DeVore can look in mirror for lost...
DeVore can look in mirror for lost dollars
How ironic that Assemblyman Chuck DeVore would criticize the
California Parks Department because the cost to convert the El Morro
trailer park in Crystal Cove State Park into a public campground and
day-user beach facility has continued to escalate. Actually, I think
it is mainly his actions that have caused all this.
The tenants were encouraged to illegally stay on beyond the Dec.
31, 2004, expiration of their leases largely because of his
introduction of unsuccessful legislation in the Assembly. DeVore’s
delaying actions caused the cost for the proposed conversion to
continue to rise.
At the same time, fighting the multiple lawsuits brought by the
tenants (all of which the tenants lost) has cost the parks department
a great deal of time and money.
The trailer park tenants, by not leaving, have been breaking the
law for eight months, having a wonderful time in what they think is
their summer resort, at the expense of you and me and all the
taxpayers of California.
FERN PIRKLE
Corona del Mar
Too bad Pendleton is off the airport radar
Thursday’s Daily Pilot had some very interesting letters regarding
Chris Cox’s failure to support an airport at El Toro. And the column
by Assemblyman Tom Harman on the great concerns we should all have
about the future of John Wayne Airport was very much on target as to
the future pressures that will be applied to raise or eliminate the
passenger caps. Why we never read about any possible usage of a
portion of Camp Pendleton for a commercial airport strikes me as
strange, but it’s probably politically untouchable.
DON HILLIARD
Newport Beach
Kids would benefit from God in schools
With reference to the July 21 “The Bell Curve”: As a 25-year
resident of Costa Mesa, grandmother and concerned American citizen, I
am writing to object to the implication that it is wrong to make
references to the concept of God in our public schools.
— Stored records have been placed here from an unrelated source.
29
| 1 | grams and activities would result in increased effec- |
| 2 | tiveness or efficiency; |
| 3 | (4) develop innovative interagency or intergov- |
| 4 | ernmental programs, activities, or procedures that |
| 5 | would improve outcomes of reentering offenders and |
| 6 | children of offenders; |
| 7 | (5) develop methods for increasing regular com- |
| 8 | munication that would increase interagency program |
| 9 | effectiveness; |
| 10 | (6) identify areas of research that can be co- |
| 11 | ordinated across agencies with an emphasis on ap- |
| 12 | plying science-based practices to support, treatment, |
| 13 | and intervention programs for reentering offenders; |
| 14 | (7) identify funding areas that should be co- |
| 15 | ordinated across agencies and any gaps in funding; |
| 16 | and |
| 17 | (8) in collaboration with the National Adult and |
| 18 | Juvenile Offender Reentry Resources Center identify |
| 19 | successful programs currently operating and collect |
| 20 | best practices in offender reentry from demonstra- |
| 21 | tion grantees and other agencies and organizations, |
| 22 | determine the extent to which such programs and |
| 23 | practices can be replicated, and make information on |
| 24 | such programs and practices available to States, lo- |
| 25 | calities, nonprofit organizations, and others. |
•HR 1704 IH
This leaves
us with nothing to give our children except the influences of
individual teachers, who are subject to error and self-interest.
How else will our children be taught the seeds of spiritual
evolvement if not in the schools? Are we to forget that we are “one
nation, under God, with liberty and justice for all” and that even
our coins bear the inscription, “In God We Trust”?
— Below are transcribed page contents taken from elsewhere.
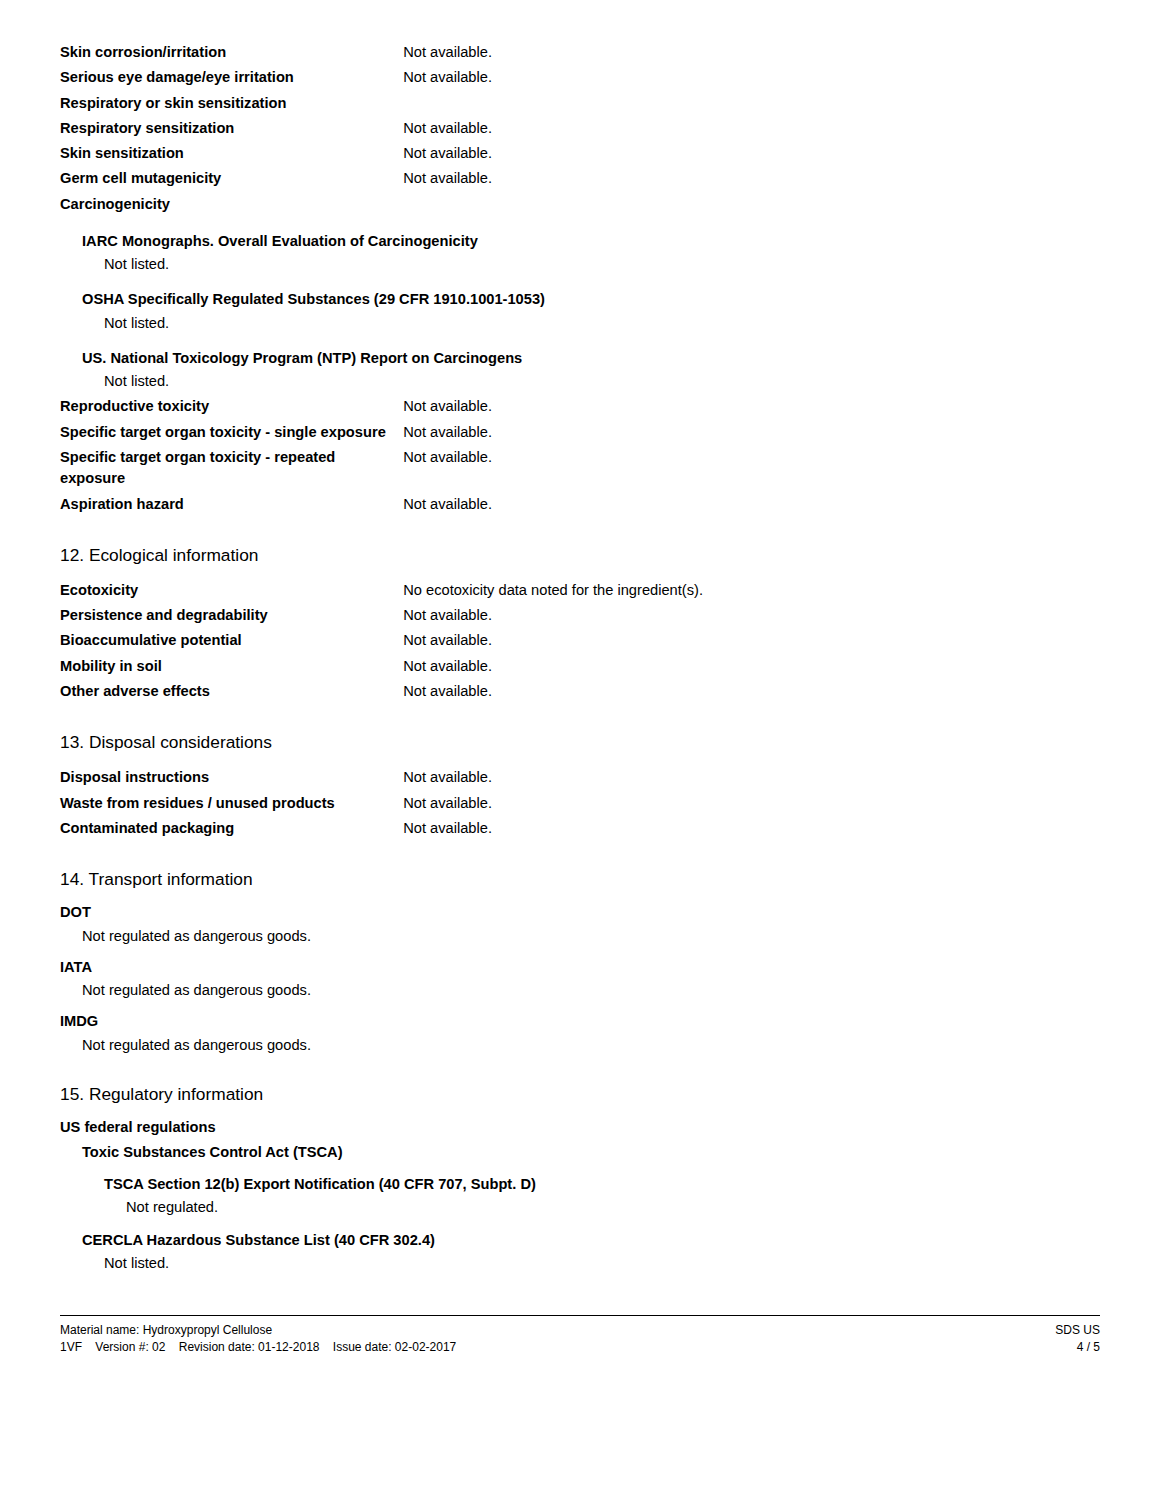| Skin corrosion/irritation | Not available. |
| Serious eye damage/eye irritation | Not available. |
| Respiratory or skin sensitization | |
| Respiratory sensitization | Not available. |
| Skin sensitization | Not available. |
| Germ cell mutagenicity | Not available. |
| Carcinogenicity | |
IARC Monographs. Overall Evaluation of Carcinogenicity
Not listed.
OSHA Specifically Regulated Substances (29 CFR 1910.1001-1053)
Not listed.
US. National Toxicology Program (NTP) Report on Carcinogens
Not listed.
| Reproductive toxicity | Not available. |
| Specific target organ toxicity - single exposure | Not available. |
| Specific target organ toxicity - repeated exposure | Not available. |
| Aspiration hazard | Not available. |
12. Ecological information
| Ecotoxicity | No ecotoxicity data noted for the ingredient(s). |
| Persistence and degradability | Not available. |
| Bioaccumulative potential | Not available. |
| Mobility in soil | Not available. |
| Other adverse effects | Not available. |
13. Disposal considerations
| Disposal instructions | Not available. |
| Waste from residues / unused products | Not available. |
| Contaminated packaging | Not available. |
14. Transport information
DOT
Not regulated as dangerous goods.
IATA
Not regulated as dangerous goods.
IMDG
Not regulated as dangerous goods.
15. Regulatory information
US federal regulations
Toxic Substances Control Act (TSCA)
TSCA Section 12(b) Export Notification (40 CFR 707, Subpt. D)
Not regulated.
CERCLA Hazardous Substance List (40 CFR 302.4)
Not listed.
Material name: Hydroxypropyl Cellulose
1VF Version #: 02 Revision date: 01-12-2018 Issue date: 02-02-2017
SDS US
4 / 5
America is a land in need of healing, and we must remember that we
are to put our trust in God if we are to be free.
PATRICIA SCHWENNESEN
Costa Mesa
Secret meetings, shameful decision
It is telling that the Costa Mesa Job Center advocates need to
meet in private and conceal their identities. It’s a shame that our
Chamber of Commerce would encourage businesses of this ilk, while
maligning resident input and characterizing public participation with
high-handed remarks about “inviting Dr. Kevorkian.”
LINDA NEWMAN
Costa Mesa
Costa Mesa, not Newport, to blame
I agree with Steve Smith on the subject of the lack of athletic
fields in most cities, and Costa Mesa has done nothing to solve this
problem. In the last 10 years, the city of Newport Beach has built
five youth baseball fields, two softball fields and four soccer
fields, and it is planning to rebuild two baseball fields and batting
cages in Mariner’s Park. Smith should talk to the volunteers at
Pacific Coast Softball, the Newport Harbor Baseball Assn. and AYSO
Region 97. All of these groups are made up of Newport Beach and Costa
Mesa residents. Ask them which city does a better job of providing
athletic fields. The city of Costa Mesa will give you a permit to
play soccer at Kaiser Elementary School in Costa Mesa. But if you
want to use the restrooms, you have to pay $150 a day to open them.
At Bonita Canyon Sports Park in Newport Beach, Newport Beach and
Costa Mesa children are playing baseball on the finest youth baseball
field in Orange County. I don’t hear a bunch of whining from the
Newport Beach families about the Costa Mesa kids.